• **PROBLEM TO SOLVE**
Return each line of the rows below in which the word "chart" occurs.

RECORDS SUPPLIED: Begin

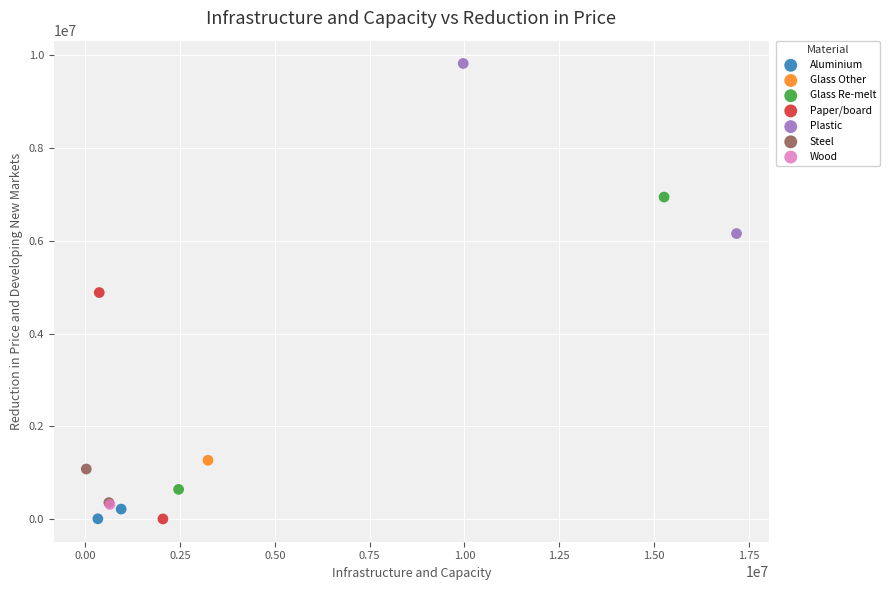

What are all the series names shown in the legend?

Aluminium, Glass Other, Glass Re-melt, Paper/board, Plastic, Steel, Wood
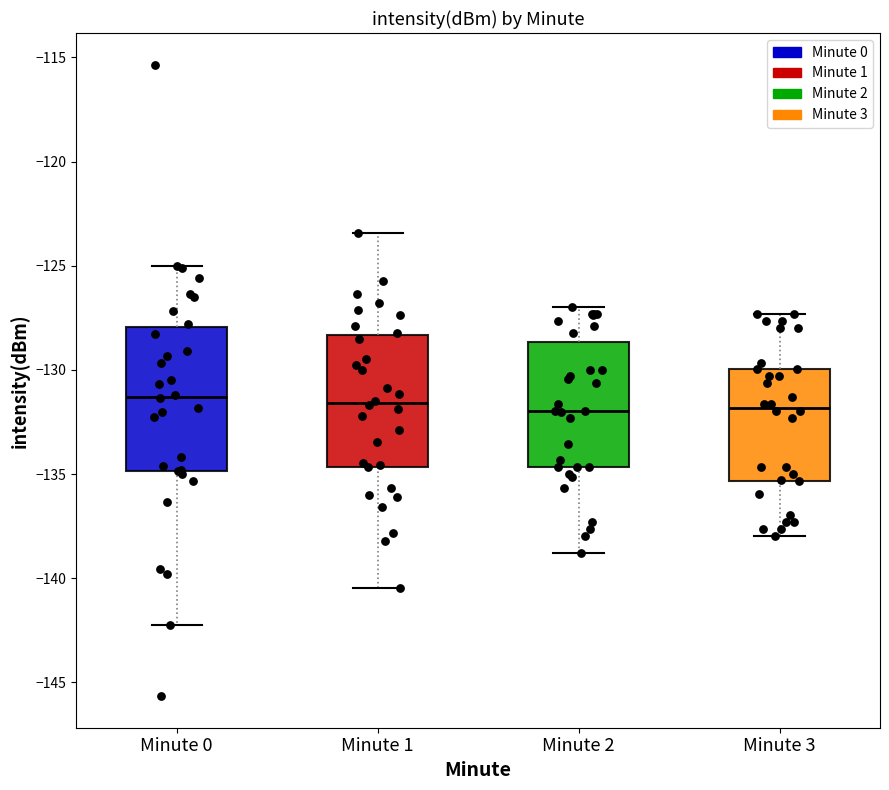

Where does the median line of the box for Minute 1 sit on the y-axis? The values are not printed on the chart, so give them approximately, as read against the axis.

-131.5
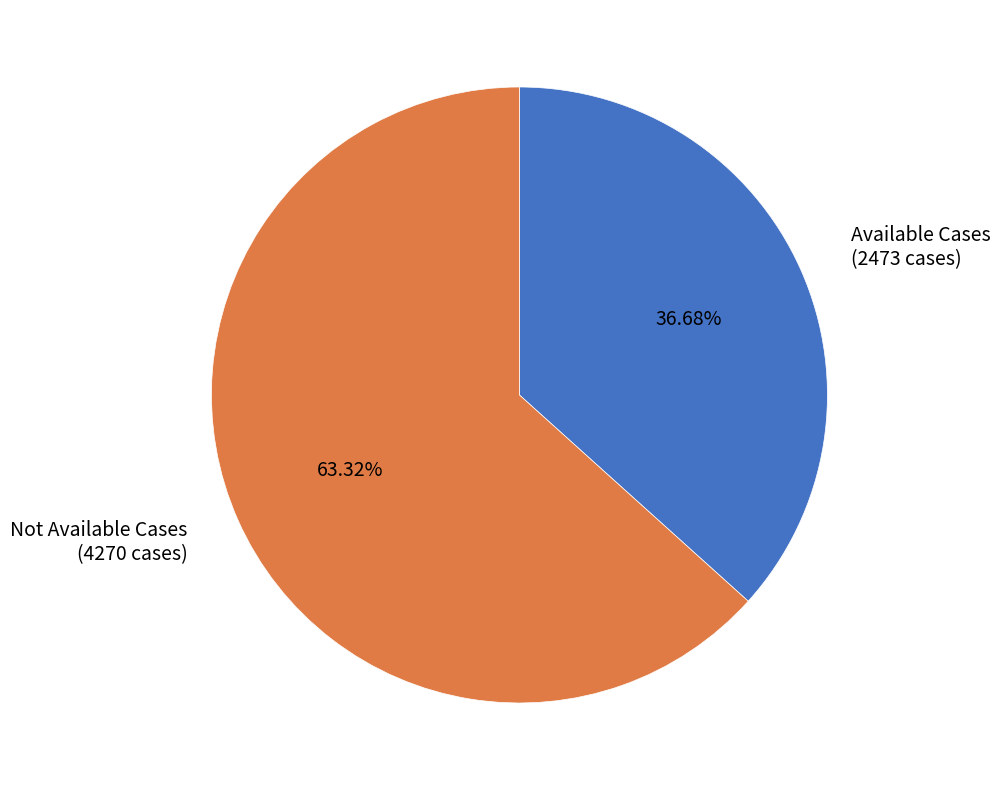

Do Not Available Cases (4270 cases) and Available Cases (2473 cases) together represent more than half of the pie?

Yes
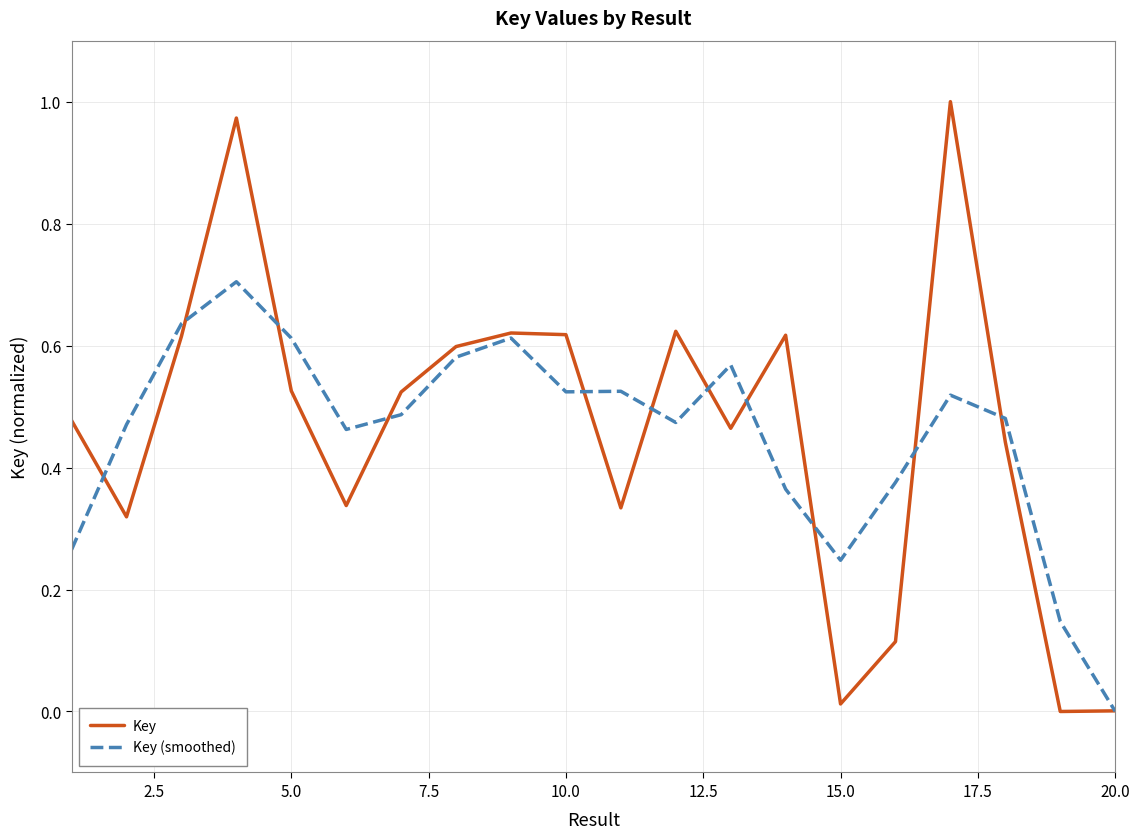

Rank the series by their maximum value, from highest to lowest.

Key, Key (smoothed)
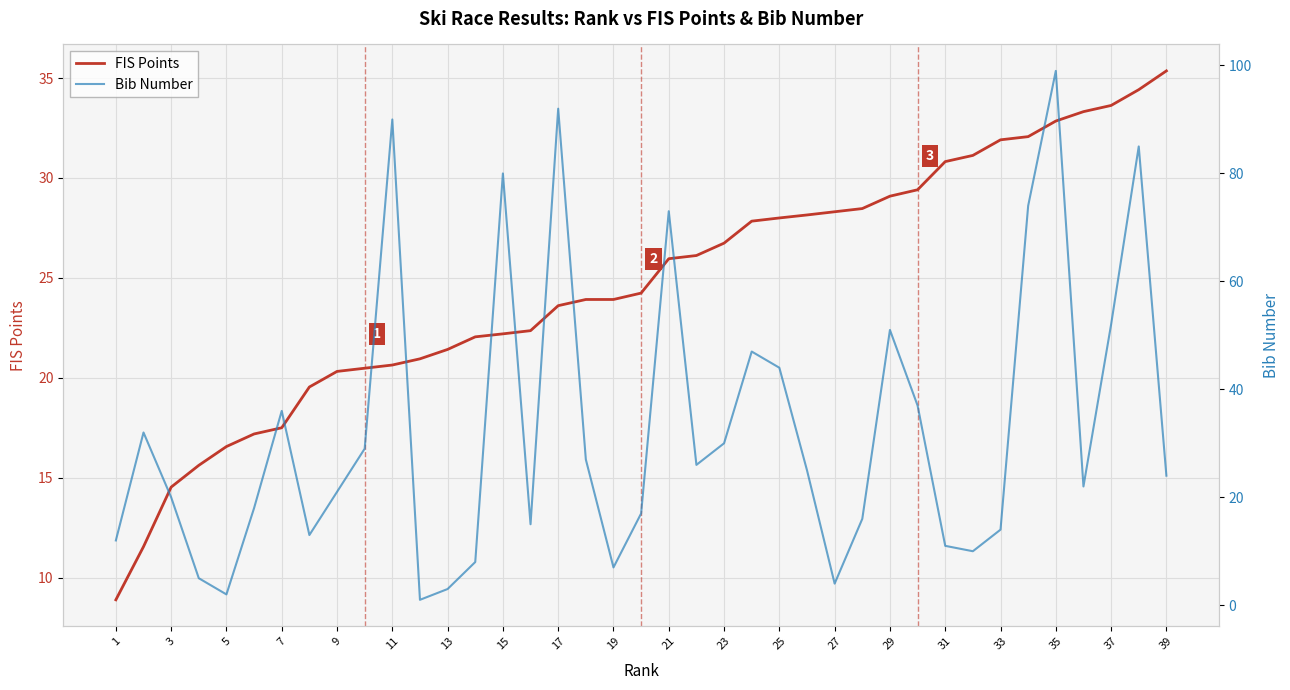

Is it true that FIS Points equals 10.7 at 9?

False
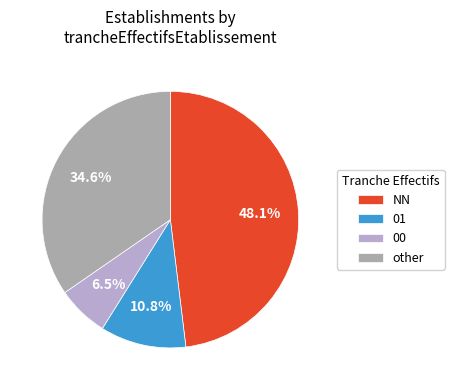

Combined, what portion of the pie is 00 and NN?

54.6%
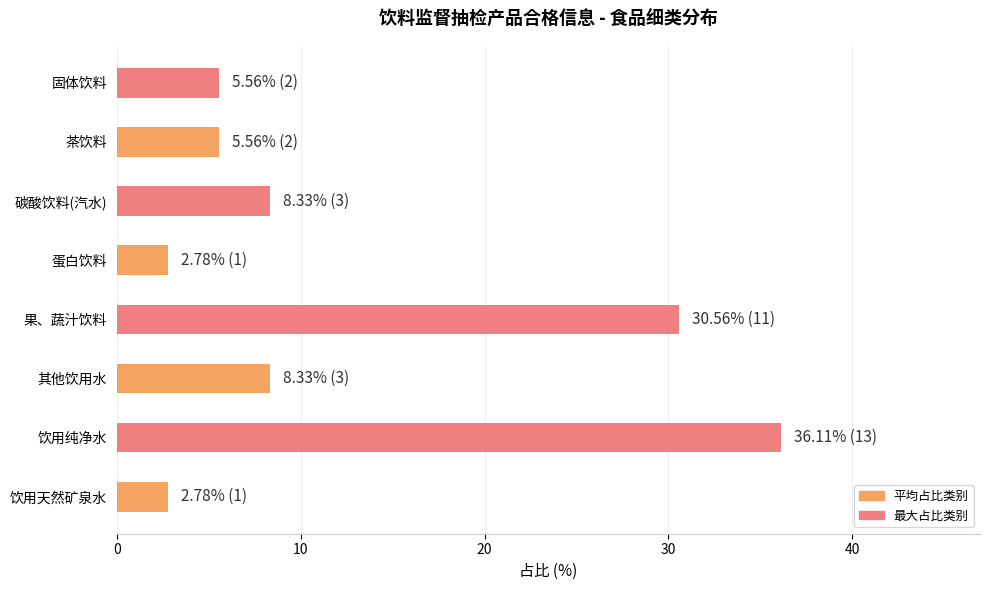

What is the difference between the values at 饮用天然矿泉水 and 固体饮料?

2.8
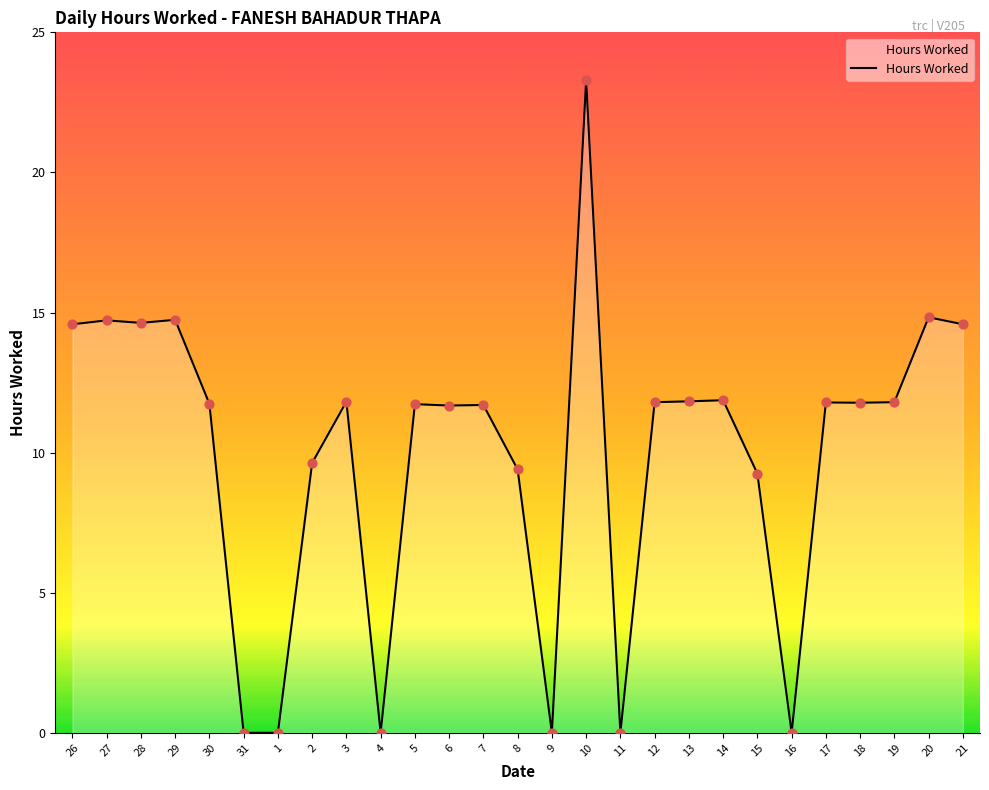

Which has a higher value, 5 or 29?

29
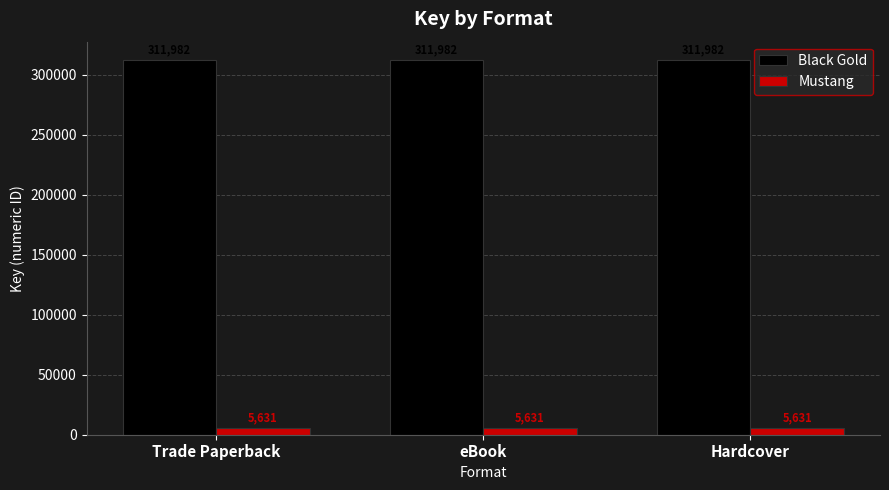

Does the chart contain stacked bars?

No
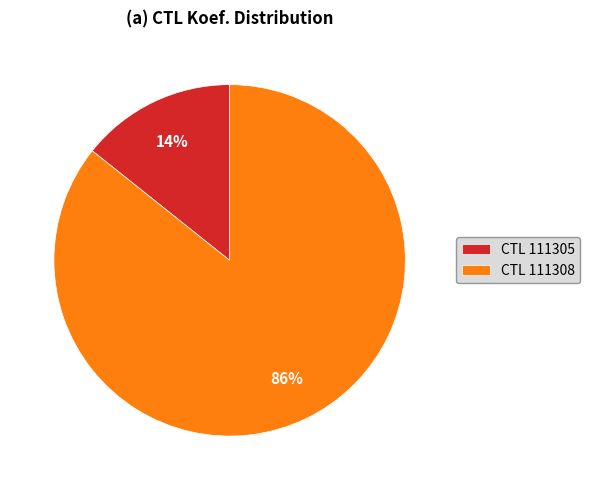

To the nearest percent, what percentage of the pie is CTL 111308?

86%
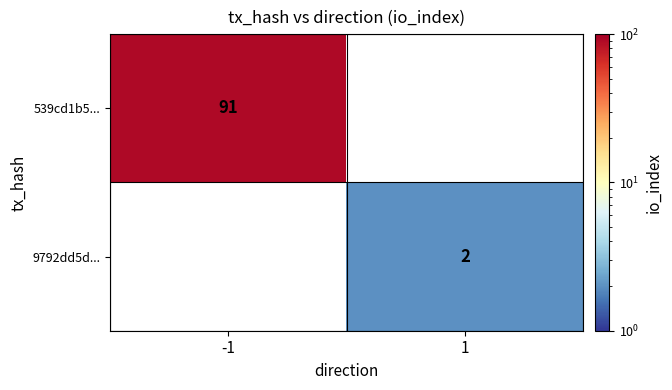

The 9792dd5d... series shows 2 at 1. True or false?

True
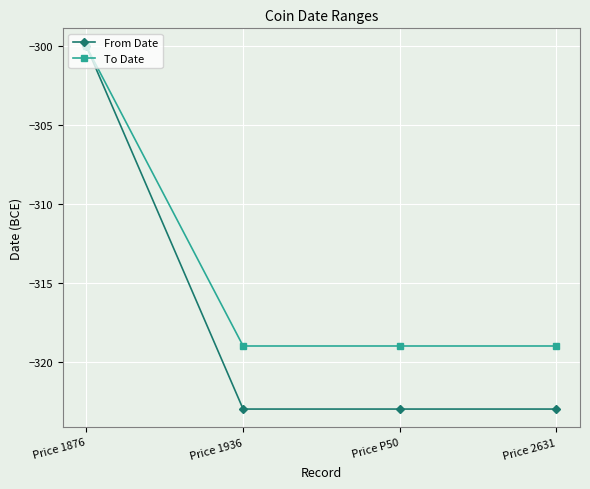

Rank the series by their average value, from highest to lowest.

To Date, From Date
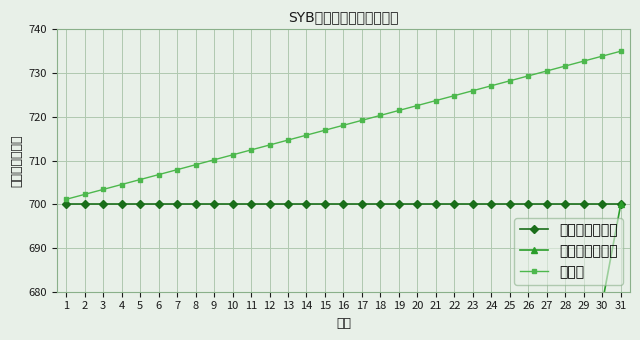

True or false: 趋势线 and 单次补贴（元） intersect in this chart.

False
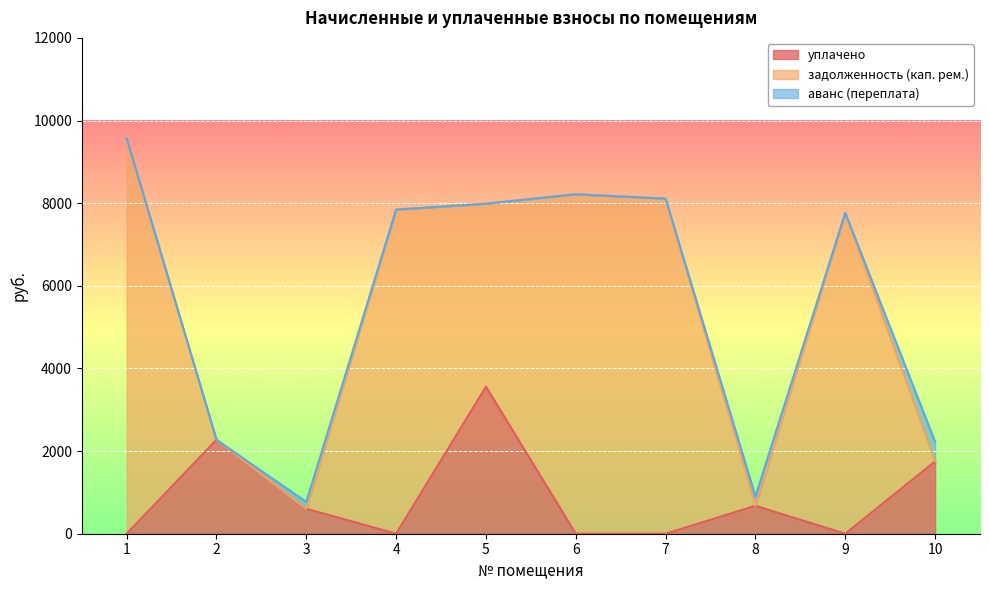

Reading right to left, list all the values displayed in this chart.

уплачено: 10=1751.1	9=0.0	8=676.1	7=0.0	6=0.0	5=3558.0	4=0.0	3=604.8	2=2273.7	1=0.0
задолженность (кап. рем.): 10=0.0	9=7765.2	8=0.0	7=8109.8	6=8215.7	5=4429.8	4=7844.7	3=0.0	2=0.0	1=9567.4
аванс (переплата): 10=472.4	9=0.0	8=225.4	7=0.0	6=0.0	5=0.0	4=0.0	3=163.2	2=0.0	1=0.0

RECORDS SUPPLIED: End

• **RESPONSE TO THIS TASK**
Where does the median line of the box for Minute 1 sit on the y-axis? The values are not printed on the chart, so give them approximately, as read against the axis.
Does the chart contain stacked bars?
True or false: 趋势线 and 单次补贴（元） intersect in this chart.
Reading right to left, list all the values displayed in this chart.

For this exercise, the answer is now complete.